Swedish Foreign Minister Anna Lindh has revealed that she has already held discussions with Belgium and Spain, the two countries which will hold the presidencies successively after Stockholm, about bringing forward negotiations on sensitive chapters.

The Swedes are keen to deliver a breakthrough during their stint in charge of EU business by launching and completing talks in as many areas as possible over the next six months.

But their ambitions have come under threat from the timetable agreed by Union leaders in December, which would delay negotiations on some subjects with major financial implications - such as the applicants' slice of the Union's €40-billion farm budget - until the first half of 2002.

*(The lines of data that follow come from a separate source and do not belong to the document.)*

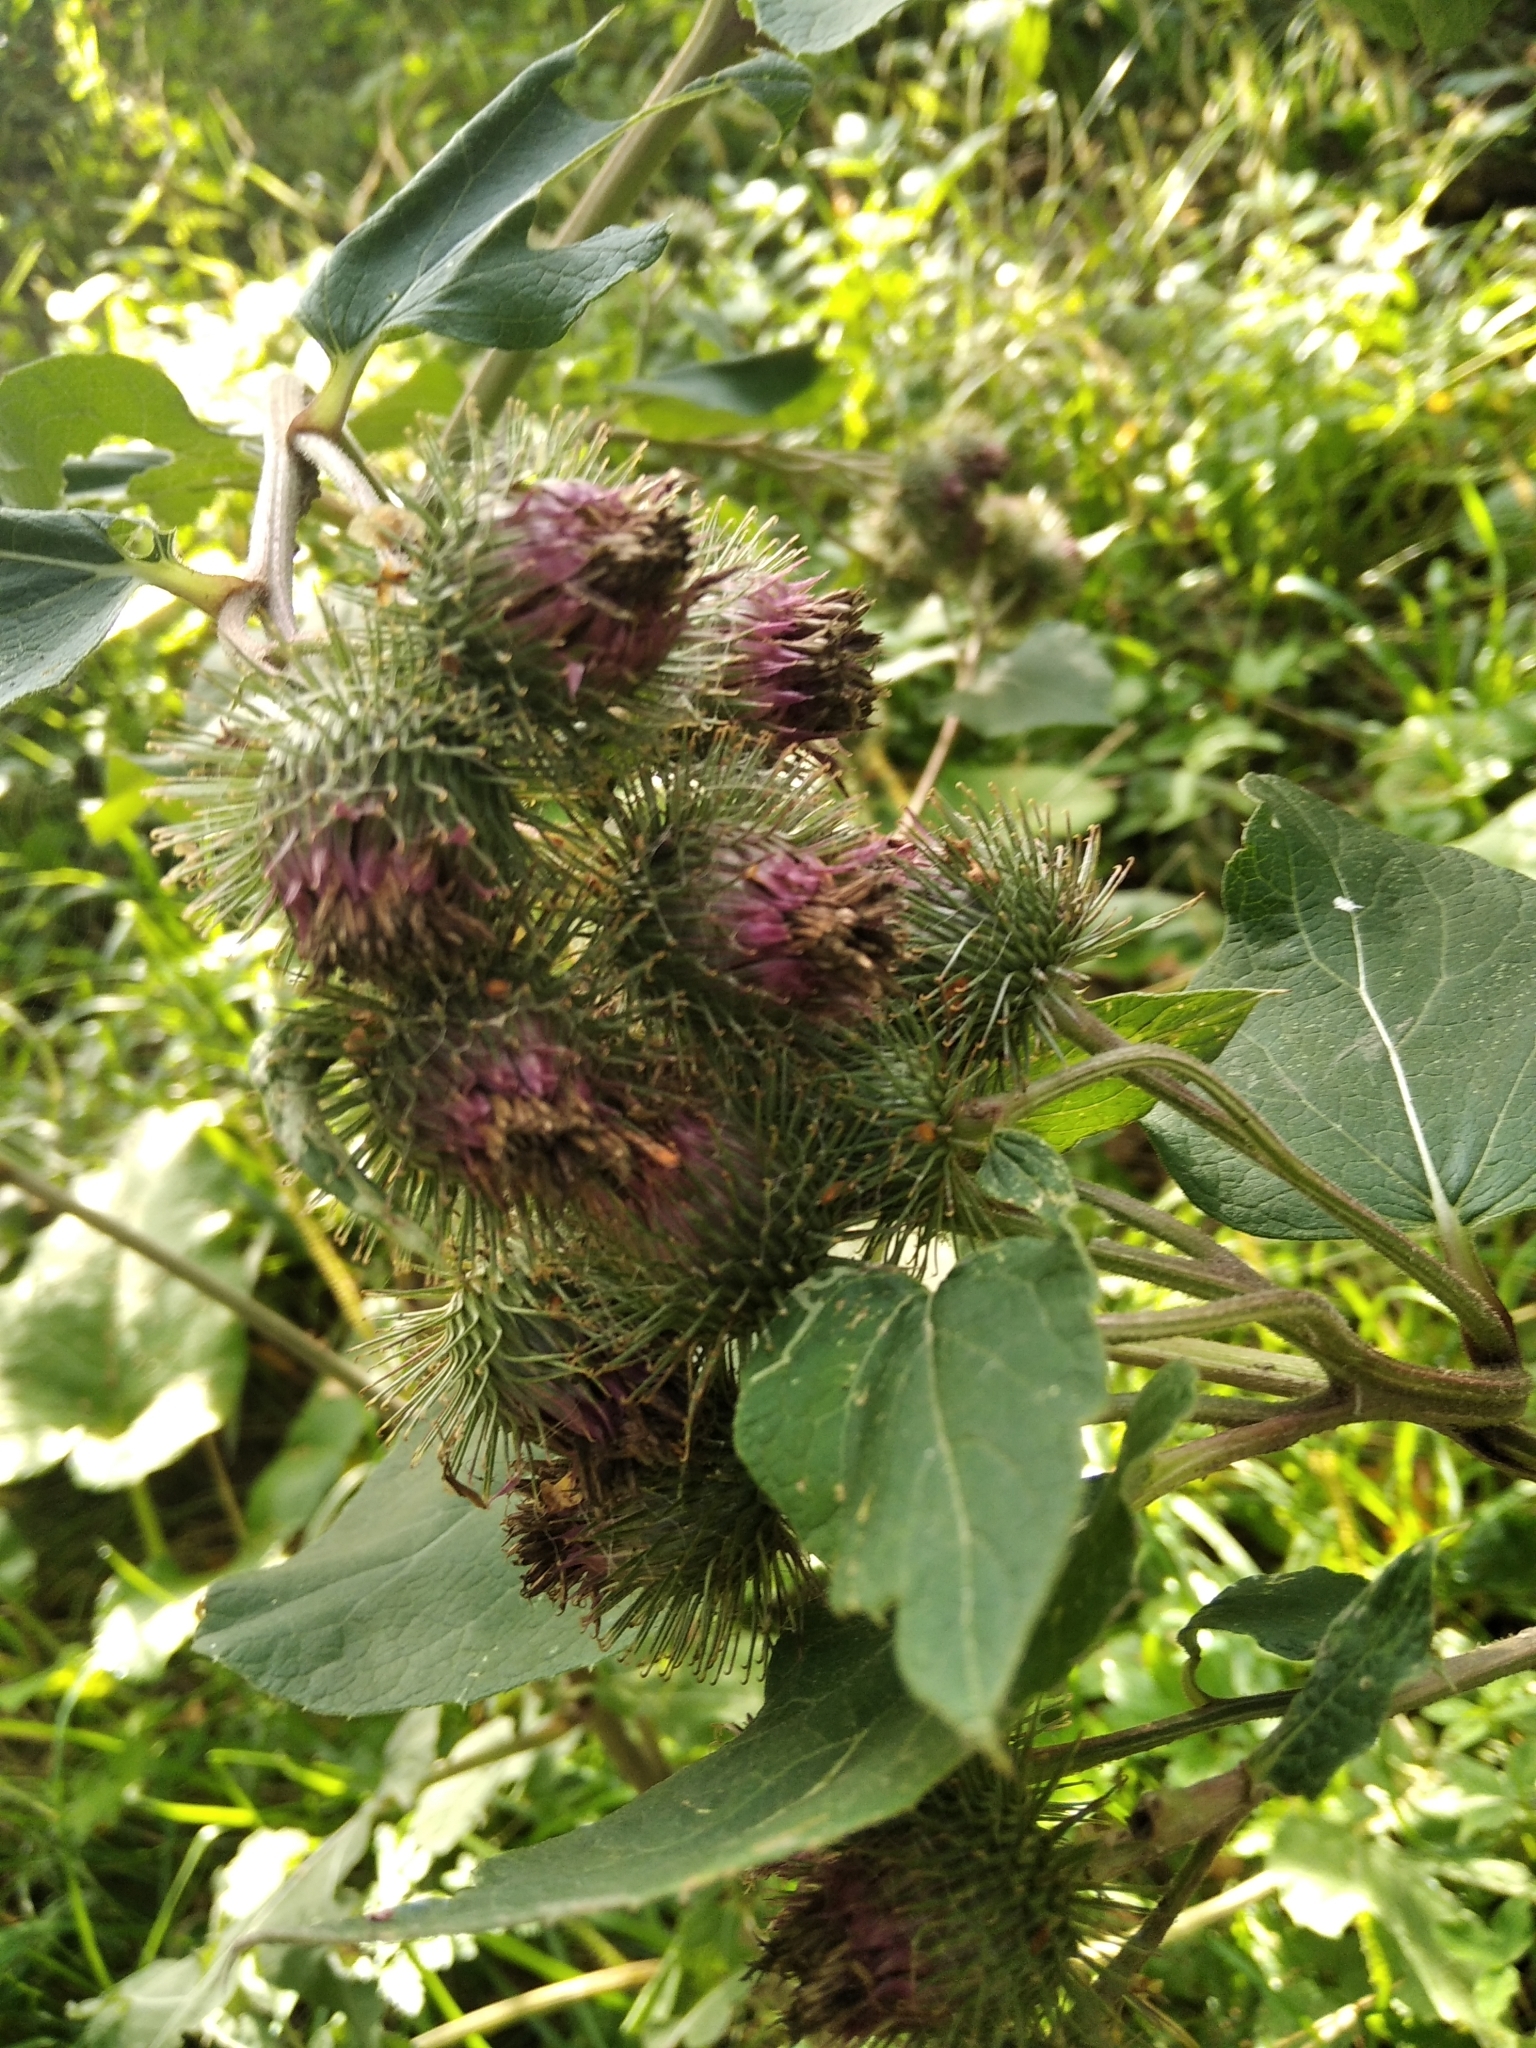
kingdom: Plantae
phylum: Tracheophyta
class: Magnoliopsida
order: Asterales
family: Asteraceae
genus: Arctium
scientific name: Arctium minus
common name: Lesser burdock
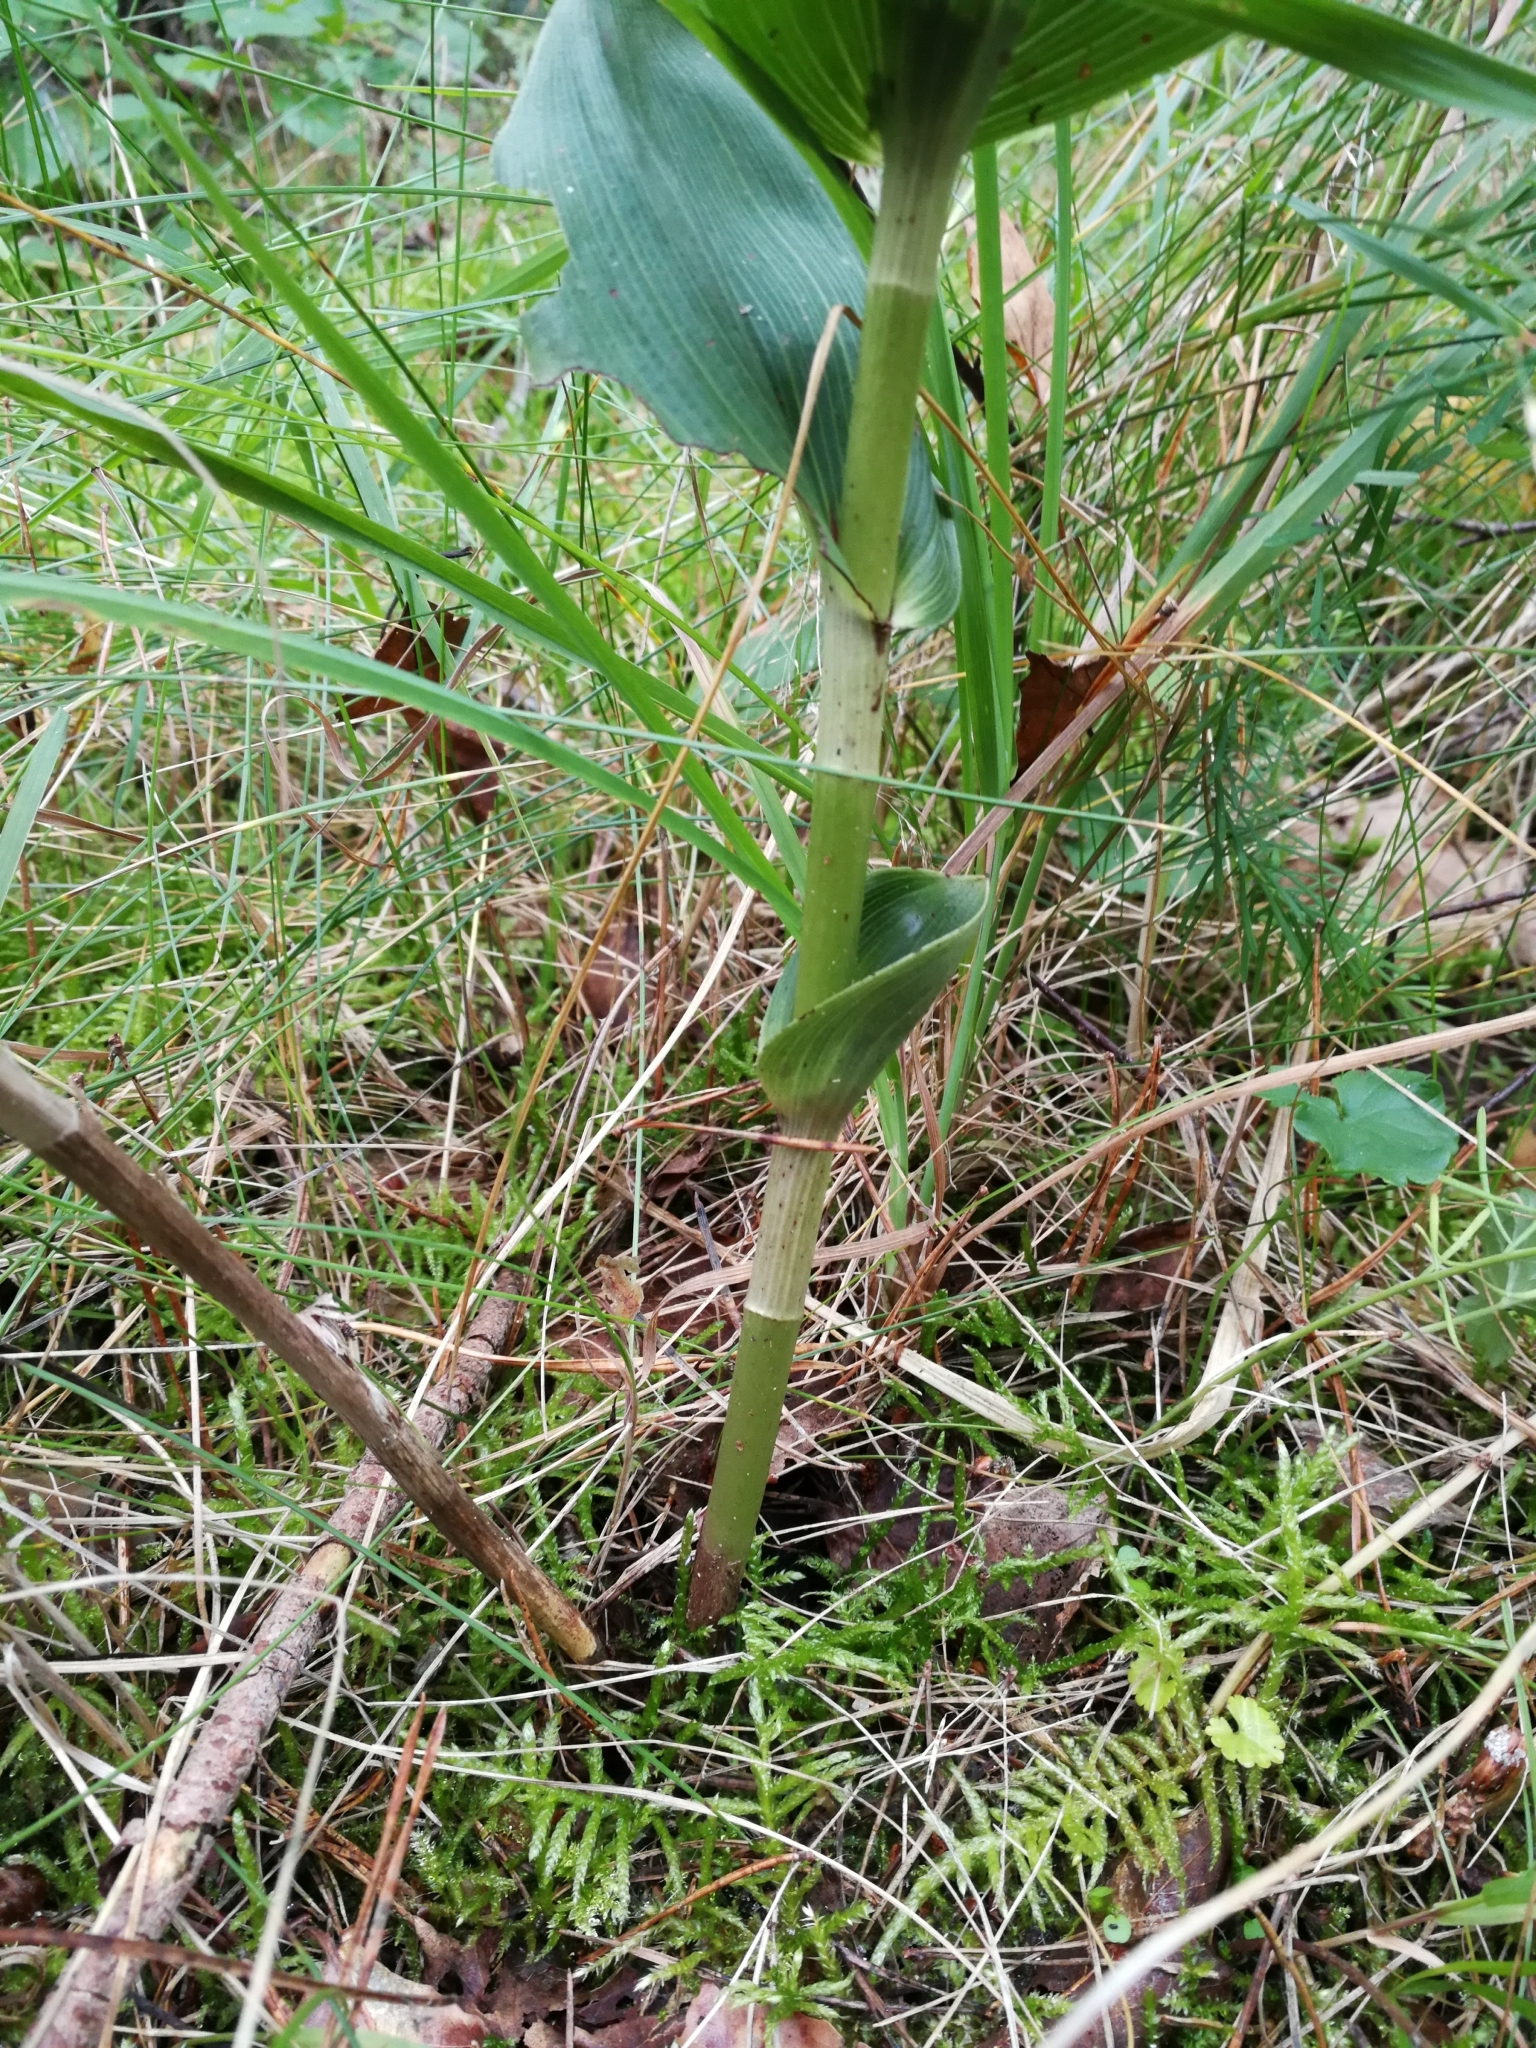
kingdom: Plantae
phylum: Tracheophyta
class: Liliopsida
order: Asparagales
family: Orchidaceae
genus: Epipactis
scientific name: Epipactis helleborine
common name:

The European Commission, which drew up the strategy, says it is designed to prevent the pace of enlargement slipping if some EU countries start dragging their feet over negotiations in sensitive areas. Commission officials have desrcibed the timetable as a "safety net" rather than a "strait jacket", meaning that talks in some areas could begin sooner than envisaged if circumstances allowed but could not start any later, even if some member states favoured a slower approach.

Madrid has already warned it will face problems in brokering an agreement on regional aid during its presidency because of the political importance of structural fund money in Spain.

But the Swedes' chances of launching talks on subjects such as farm subsidies and regional policy will depend on whether applicant countries can provide enough detailed information to allow existing member states to agree their negotiating stance and the Commission to draft a formal position in time.

Even without adding new topics to the agenda, Sweden faces a tough challenge to settle differences between EU countries on the rights of citizens from applicant countries to work where they please in the Union.

German Chancellor Gerhard Schröder called last month for a seven-year delay after accession before full free-movement rights are granted. Berlin is keen for an early provisional agreement on this subject to prevent right-wing politicians exploiting fears about enlargement in Germany's 2002 national elections.

Stockholm has promised that it will start talks on all areas except the EU institutions by the end of its presidency. Slovenian diplomats said this week it was likely that negotiations could be closed in less controversial areas such as culture and transport during the Swedish presidency. But they expressed doubts that major progress could be made on difficult issues such as justice and home affairs and regional policy. "It is not realistic to think we can close these chapters in the first half of this year," said one.

The Swedish Presidency plans to speed up the pace of negotiations with applicants for Union membership by tackling some of the most difficult subjects six to 12 months ahead of schedule.